MD5 and SHA-1 were designed to be cryptographically secure hashing algorithms. While fairly fast for small files, comparing large numbers of large files can become prohibitively slow, which is what leads me to request an implementation of a faster, non-cryptographic hash algorithm meant for file comparison. The fastest I've found is xxHash3.
Considering that the collision risk of xxHash3 is acceptably low even in combinatorial situations (where each hash is compared to all other hashes), the risk of collision in a one-to-one scenario such as file comparison should be negligible (~3.14 collisions per billion comparisons).
I'm not a programmer so I'm not sure how difficult it would be to include in rclone, but the github page seems well-maintained and the developer seems to be actively supporting it, so that seems to be a good sign.
What about with rclone check --download or rclone move -c from a service that doesn't include hashing? Those are two cases where the file would have to be hashed on both ends
so mega does not perform a checksum and/or save a checksum as metadata on upload?
for each upload, you are forced to re-download all the data to perform a checksum?
if you do not mind, why did you choose mega over other cloud providers?
and using a rclone mount would not be a good solution.
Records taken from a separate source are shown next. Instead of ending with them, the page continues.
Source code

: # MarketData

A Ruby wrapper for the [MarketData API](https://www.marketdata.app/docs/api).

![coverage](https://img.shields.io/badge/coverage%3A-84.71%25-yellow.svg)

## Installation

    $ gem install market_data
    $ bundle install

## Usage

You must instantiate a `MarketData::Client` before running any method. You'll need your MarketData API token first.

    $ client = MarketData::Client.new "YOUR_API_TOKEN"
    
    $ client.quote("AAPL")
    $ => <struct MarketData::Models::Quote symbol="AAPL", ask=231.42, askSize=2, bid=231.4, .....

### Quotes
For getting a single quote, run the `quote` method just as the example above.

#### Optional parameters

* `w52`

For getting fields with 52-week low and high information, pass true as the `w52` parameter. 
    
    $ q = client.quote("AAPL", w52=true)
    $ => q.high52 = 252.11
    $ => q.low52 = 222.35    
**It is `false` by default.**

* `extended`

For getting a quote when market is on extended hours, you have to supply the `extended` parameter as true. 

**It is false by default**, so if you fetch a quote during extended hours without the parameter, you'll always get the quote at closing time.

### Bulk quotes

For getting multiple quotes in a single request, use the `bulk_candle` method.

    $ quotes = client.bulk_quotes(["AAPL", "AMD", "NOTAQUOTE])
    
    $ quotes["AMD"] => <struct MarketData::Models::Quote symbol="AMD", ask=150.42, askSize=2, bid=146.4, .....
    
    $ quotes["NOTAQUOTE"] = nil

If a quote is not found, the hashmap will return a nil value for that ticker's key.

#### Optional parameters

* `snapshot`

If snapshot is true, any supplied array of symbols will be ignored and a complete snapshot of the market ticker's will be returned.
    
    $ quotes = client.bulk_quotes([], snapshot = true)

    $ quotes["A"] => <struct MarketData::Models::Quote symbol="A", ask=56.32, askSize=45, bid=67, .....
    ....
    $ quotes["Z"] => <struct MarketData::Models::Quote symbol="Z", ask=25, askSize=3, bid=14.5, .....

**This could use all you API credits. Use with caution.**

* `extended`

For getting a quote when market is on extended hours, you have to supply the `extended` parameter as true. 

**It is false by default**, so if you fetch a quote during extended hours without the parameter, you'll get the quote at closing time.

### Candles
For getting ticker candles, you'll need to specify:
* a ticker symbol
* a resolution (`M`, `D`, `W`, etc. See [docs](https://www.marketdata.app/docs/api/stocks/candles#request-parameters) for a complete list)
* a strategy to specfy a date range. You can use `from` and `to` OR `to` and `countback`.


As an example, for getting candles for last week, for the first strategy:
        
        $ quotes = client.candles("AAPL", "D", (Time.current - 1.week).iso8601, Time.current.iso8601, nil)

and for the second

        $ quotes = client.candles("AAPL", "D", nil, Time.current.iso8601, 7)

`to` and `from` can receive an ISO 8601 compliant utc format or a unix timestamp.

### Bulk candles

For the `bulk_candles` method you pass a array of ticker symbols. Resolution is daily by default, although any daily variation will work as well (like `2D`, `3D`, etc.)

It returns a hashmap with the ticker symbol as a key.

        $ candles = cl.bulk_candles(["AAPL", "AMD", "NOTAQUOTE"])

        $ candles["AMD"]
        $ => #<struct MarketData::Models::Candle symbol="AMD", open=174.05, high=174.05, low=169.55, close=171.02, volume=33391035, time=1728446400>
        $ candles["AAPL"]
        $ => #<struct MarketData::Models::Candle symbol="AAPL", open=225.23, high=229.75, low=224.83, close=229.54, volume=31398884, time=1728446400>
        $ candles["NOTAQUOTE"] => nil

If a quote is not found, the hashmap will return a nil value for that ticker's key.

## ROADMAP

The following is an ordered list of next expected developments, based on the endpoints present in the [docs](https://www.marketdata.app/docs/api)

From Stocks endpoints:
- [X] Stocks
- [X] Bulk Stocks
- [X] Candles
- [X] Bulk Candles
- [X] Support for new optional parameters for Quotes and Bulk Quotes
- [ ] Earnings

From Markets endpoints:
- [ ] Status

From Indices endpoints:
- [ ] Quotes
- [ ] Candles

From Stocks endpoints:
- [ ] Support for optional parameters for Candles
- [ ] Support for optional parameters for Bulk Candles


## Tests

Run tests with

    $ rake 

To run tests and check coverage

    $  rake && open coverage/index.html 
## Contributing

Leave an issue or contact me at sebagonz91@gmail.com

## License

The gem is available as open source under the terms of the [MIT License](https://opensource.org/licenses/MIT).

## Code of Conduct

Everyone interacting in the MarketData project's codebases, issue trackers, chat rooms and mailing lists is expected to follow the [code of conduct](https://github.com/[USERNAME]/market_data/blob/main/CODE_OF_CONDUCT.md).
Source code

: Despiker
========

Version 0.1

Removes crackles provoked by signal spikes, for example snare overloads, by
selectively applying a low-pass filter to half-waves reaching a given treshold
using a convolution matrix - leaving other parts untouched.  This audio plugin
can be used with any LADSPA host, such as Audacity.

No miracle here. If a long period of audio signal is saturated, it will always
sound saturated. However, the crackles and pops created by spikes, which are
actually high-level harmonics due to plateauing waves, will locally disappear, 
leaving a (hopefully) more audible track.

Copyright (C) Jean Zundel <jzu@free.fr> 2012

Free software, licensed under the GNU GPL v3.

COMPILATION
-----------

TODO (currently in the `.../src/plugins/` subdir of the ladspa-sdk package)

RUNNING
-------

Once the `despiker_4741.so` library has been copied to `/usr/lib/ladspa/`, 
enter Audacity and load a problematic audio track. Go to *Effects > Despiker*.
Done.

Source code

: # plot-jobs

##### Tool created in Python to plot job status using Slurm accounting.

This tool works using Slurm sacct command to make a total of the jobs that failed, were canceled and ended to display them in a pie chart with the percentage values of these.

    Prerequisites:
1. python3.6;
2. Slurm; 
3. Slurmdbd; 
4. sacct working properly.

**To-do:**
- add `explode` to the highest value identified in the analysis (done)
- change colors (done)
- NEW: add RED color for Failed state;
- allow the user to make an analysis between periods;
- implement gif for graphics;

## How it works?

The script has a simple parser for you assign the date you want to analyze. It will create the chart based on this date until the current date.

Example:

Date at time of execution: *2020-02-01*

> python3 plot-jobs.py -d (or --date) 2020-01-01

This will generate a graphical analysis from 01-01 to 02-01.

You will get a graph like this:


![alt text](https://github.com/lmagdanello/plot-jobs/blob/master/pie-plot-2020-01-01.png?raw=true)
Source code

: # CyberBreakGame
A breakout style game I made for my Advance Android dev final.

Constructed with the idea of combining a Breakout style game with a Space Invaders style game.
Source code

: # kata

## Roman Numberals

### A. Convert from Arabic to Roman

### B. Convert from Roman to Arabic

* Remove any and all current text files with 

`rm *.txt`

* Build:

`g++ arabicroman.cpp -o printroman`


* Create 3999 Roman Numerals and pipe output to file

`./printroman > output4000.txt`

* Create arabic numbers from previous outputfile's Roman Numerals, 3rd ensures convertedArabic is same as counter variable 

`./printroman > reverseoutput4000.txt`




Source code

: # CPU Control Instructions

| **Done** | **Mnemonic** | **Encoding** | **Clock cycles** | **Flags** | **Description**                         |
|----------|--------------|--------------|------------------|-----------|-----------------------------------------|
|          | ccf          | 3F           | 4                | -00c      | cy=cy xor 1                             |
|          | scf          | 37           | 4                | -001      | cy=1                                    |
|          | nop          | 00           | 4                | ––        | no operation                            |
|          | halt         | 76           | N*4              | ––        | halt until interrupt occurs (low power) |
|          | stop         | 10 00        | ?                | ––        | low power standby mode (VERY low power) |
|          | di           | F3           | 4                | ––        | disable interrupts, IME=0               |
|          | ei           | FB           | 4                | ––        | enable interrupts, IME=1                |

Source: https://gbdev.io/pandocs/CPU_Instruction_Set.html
need to use fuse compatibility layer.
the slow download speed is the problem, not the fast checksum calculated by rclone
I agree with your explanation though; disk/network speed will almost always be a limiting factor or close to it. The only case where xxhash stands out is when comparison occurs during RAM or if downloading doesn't happen until a hash is complete, but I bet rclone is probably pretty good at downloading and hashing together, so this should probably be a low priority.